Even though I started swimming and working out in the pool later in 2000, I was not committed to really trimming the weight or getting into shape. It was more of maintaining and not letting my waist-line to require me to buy bigger pants. Finance became the saving grace. I did not want to buy more cloths, so I would crash diet and increase cardio to get myself below the "pants button busting" critical mass. 

Then over the winter of 2003, in a great moment of personal vanity, I looked at pictures and realized that if I didn't do something quick, our wedding photos would be immortalizing my defeat. I refused to look fat in my wedding photos! So in January I committed to working out five to six days a week and eating a very aggressive diet until our wedding on June 21st. The day I signed my contract with the gym the scales tipped at a solid 235 pounds. The diet consisted of eating a six inch Subway chicken sub for brunch and the other half in the afternoon, then a fish or chicken dinner in the evening. At the gym, I did :45 minutes to one hour of the stationary bike, plus some pull ups and crunches. In five months I got down to 195 pounds. I was working toward a destination, versus enjoying the journey.

As great as that goal to not be a chunky monkey in print, the destination became the stumbling block to making the change last. In a matter of a year all the weight was back on. Over the next nine years my weight hovered around 220 to 245, with an internal set point of 225 pounds. This included, three Iron Man relays, two master swimming nationals, a half marathon, five months of P90X, 60 days of Insanity, and trash talking challenge by my boy Scot "Easy-E" Eliott to lose weight (which was the birthday of No Fat Jokes Please). All of these silly challenges and activities were easily sidetracked by the fallacy of a destination. There is a neon sign reading "No Vacancies" at that end point, because everyone is there who think this journey has a stopping point.

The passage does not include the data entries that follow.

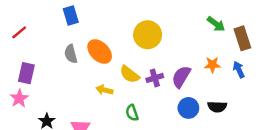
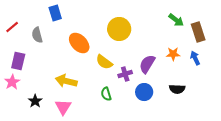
gray semicircle: (71, 54) -> (37, 35), moved
purple cross: (155, 78) -> (125, 74), moved
yellow arrow: (104, 90) -> (66, 81), moved, size x1.5
blue circle: (188, 108) -> (144, 92), moved

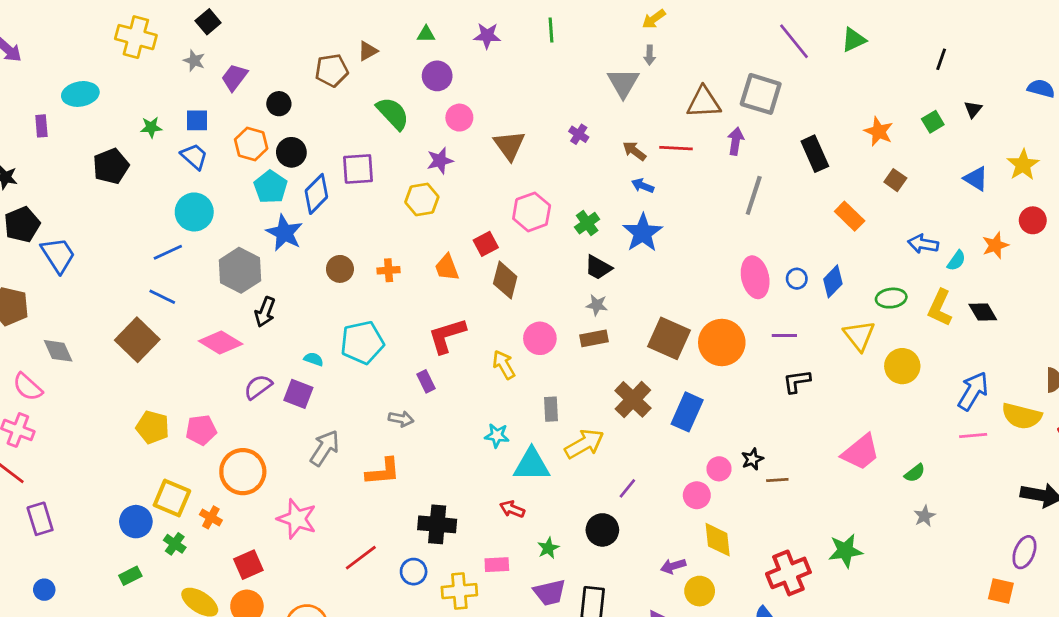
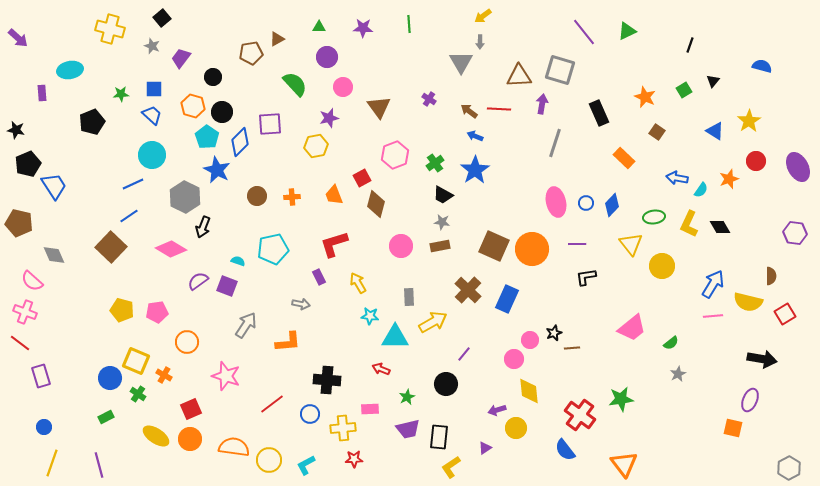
blue line: (162, 297) -> (129, 216), turned -60
yellow arrow: (504, 365) -> (358, 283), moved
orange circle: (243, 472) -> (187, 342), size x0.7
red cross: (788, 573) -> (580, 415), turned -32

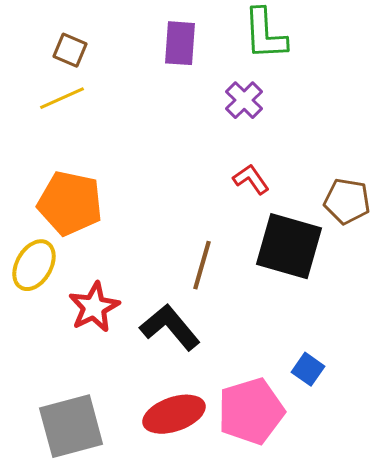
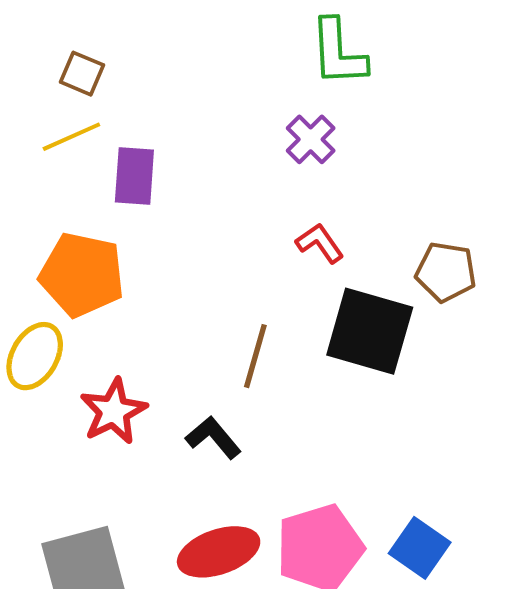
purple rectangle: (180, 43) -> (134, 176), moved
black L-shape: (170, 327) -> (213, 438), size x0.7
blue square: (308, 369) -> (420, 548), moved, size x1.4

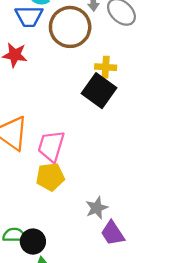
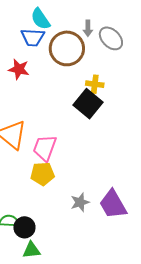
purple trapezoid: (113, 233) -> (113, 204), moved, size x1.4

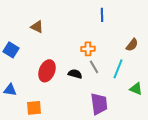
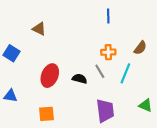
orange cross: (88, 49) -> (108, 52), moved
green triangle: (136, 89) -> (146, 105), moved
orange square: (34, 108) -> (47, 114), moved

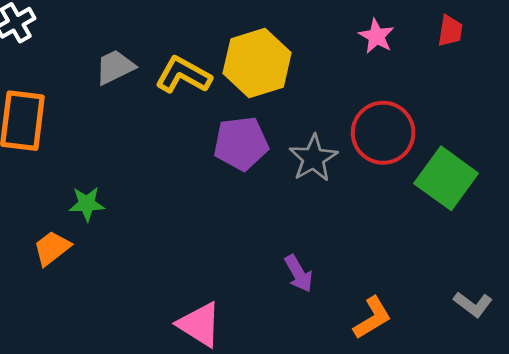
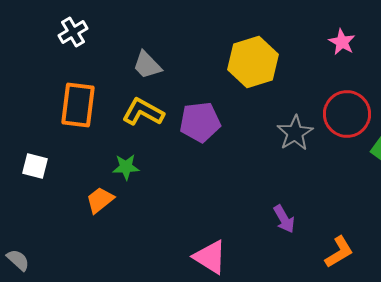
gray trapezoid: (115, 67) -> (147, 65), turned -108
yellow L-shape: (183, 75) -> (143, 112), moved
purple pentagon: (241, 143) -> (200, 122), moved

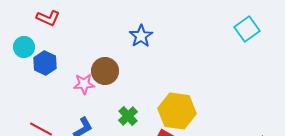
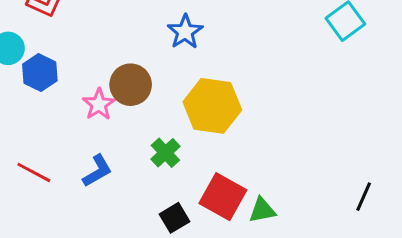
pink star: (84, 84) -> (99, 104), turned -30
yellow hexagon: (177, 111) -> (212, 106), moved

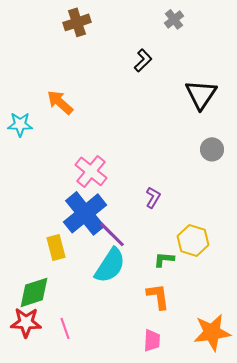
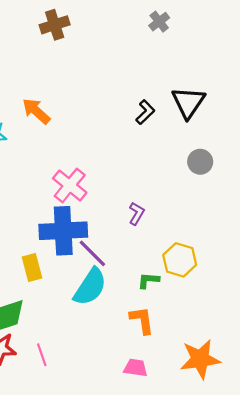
black L-shape: (143, 60) -> (145, 112), moved
blue cross: (85, 213) -> (63, 231), turned 36
pink trapezoid: (152, 340) -> (135, 368), turned -85

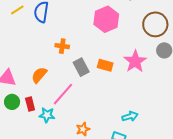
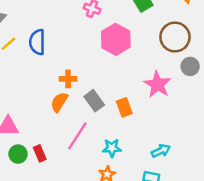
orange rectangle: (105, 65) -> (124, 107), moved, turned 63
orange semicircle: (39, 75) -> (59, 102), moved
cyan star: (47, 115) -> (112, 148), moved

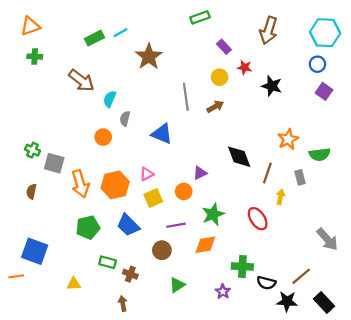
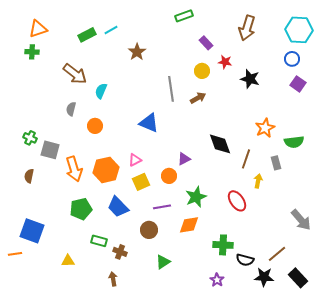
orange triangle: (30, 26) -> (38, 29), moved
brown star: (149, 57) -> (137, 52), size x0.7
gray semicircle: (125, 119) -> (71, 109), moved
purple star: (223, 292) -> (217, 280), moved

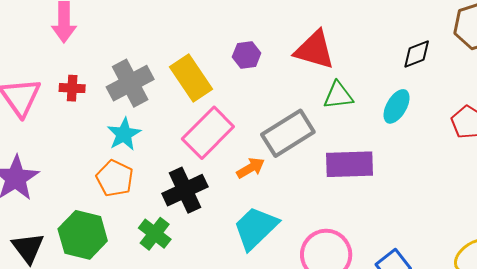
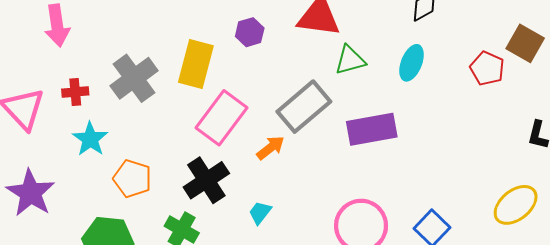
yellow rectangle: (191, 78) -> (196, 64), turned 57
cyan star: (124, 134) -> (90, 139), moved
cyan trapezoid: (256, 228) -> (260, 213), moved, size x0.5

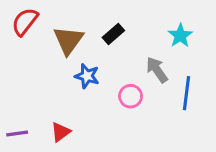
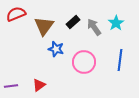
red semicircle: (25, 22) -> (16, 14), turned 30
gray arrow: (157, 70) -> (94, 27), moved
pink circle: (131, 96) -> (84, 62), size x1.5

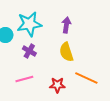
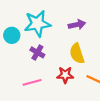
purple arrow: (66, 25) -> (77, 25), turned 70
red star: (57, 85) -> (65, 75), moved

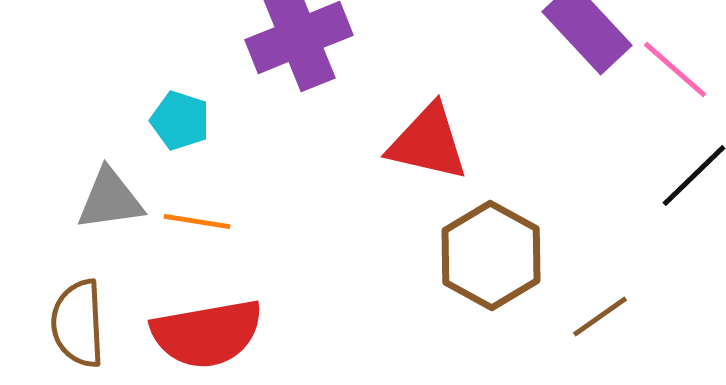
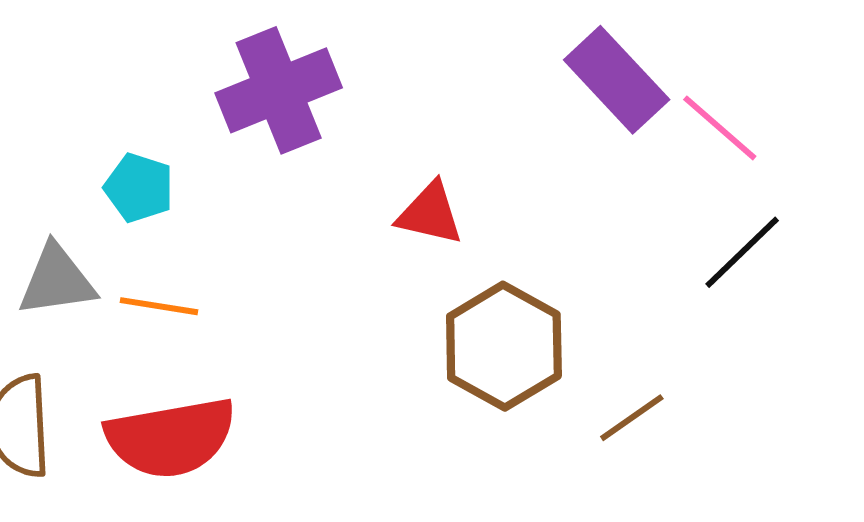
red triangle: (428, 142) -> (430, 214), size x0.7

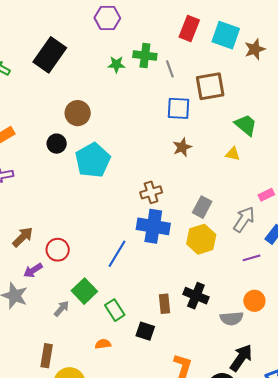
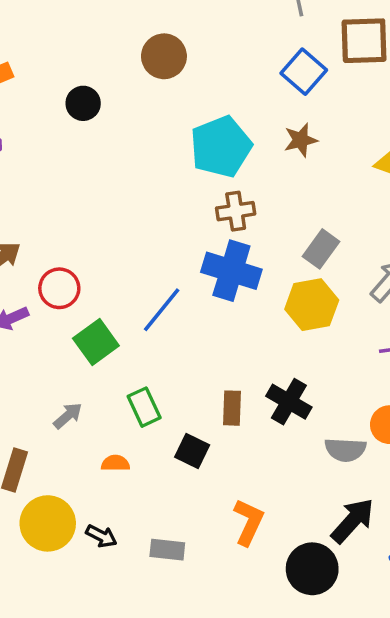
blue square: (179, 108) -> (304, 72), turned 30
brown circle: (78, 113) -> (164, 56), moved
cyan pentagon: (93, 160) -> (221, 147), moved
green square: (84, 291) -> (96, 342), moved
gray arrow: (62, 309) -> (68, 416), moved

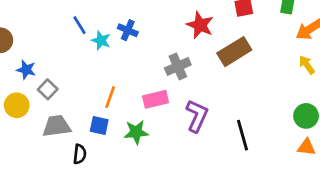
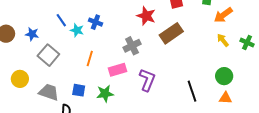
blue star: (26, 70) -> (32, 34), moved
gray square: (48, 89) -> (48, 55), moved, size x1.5
orange line: (110, 97) -> (90, 58), moved
gray trapezoid: (57, 126) -> (49, 92), turned 30
black line: (242, 135) -> (192, 91), moved

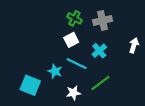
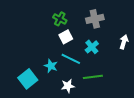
green cross: (74, 18) -> (60, 19), moved
green line: (100, 83) -> (93, 77), turned 30
cyan square: (30, 85) -> (28, 79), turned 30

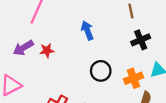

I have a goal to live to see our country's Tricentennial celebration, which will be four months after my 100th birthday. With that written goal stated, this journey I'm on has just set sail through the waters of the second third of my life. But if I'm cut off short of my goal, it'll still be a lot more fun than dying of one of those self inflicted lifestyle deaths becoming more and more popular. Anybody up for taking a trip to Philadelphia in 2076?

1 comment:

  1. Just as Marlow fancies himself a personal historian and dogmatic writer, I, possibly nihilistically, think of myself as an amateur philosopher and psychologist. Looking back over the blog entries from day 1 through present, almost more appropriately, looking further back to 2009's entries as well, I find the tenor of these entries one of the more interesting components. They've gone from self-deprecating and whimsical to deep soul searching, uplifting social commentaries. Don't blame me people! I'd like the old JT back also. I can say with some confidence that despite my generally fit waistline, my other substantial vices will probably prohibit joining you at Liberty Hall in 63 years and some change, but I love the enthusiasm! Then again, who knows, I may be on my 3rd, genetically cloned replacement liver with the way medical science is headed. Too early to book tickets?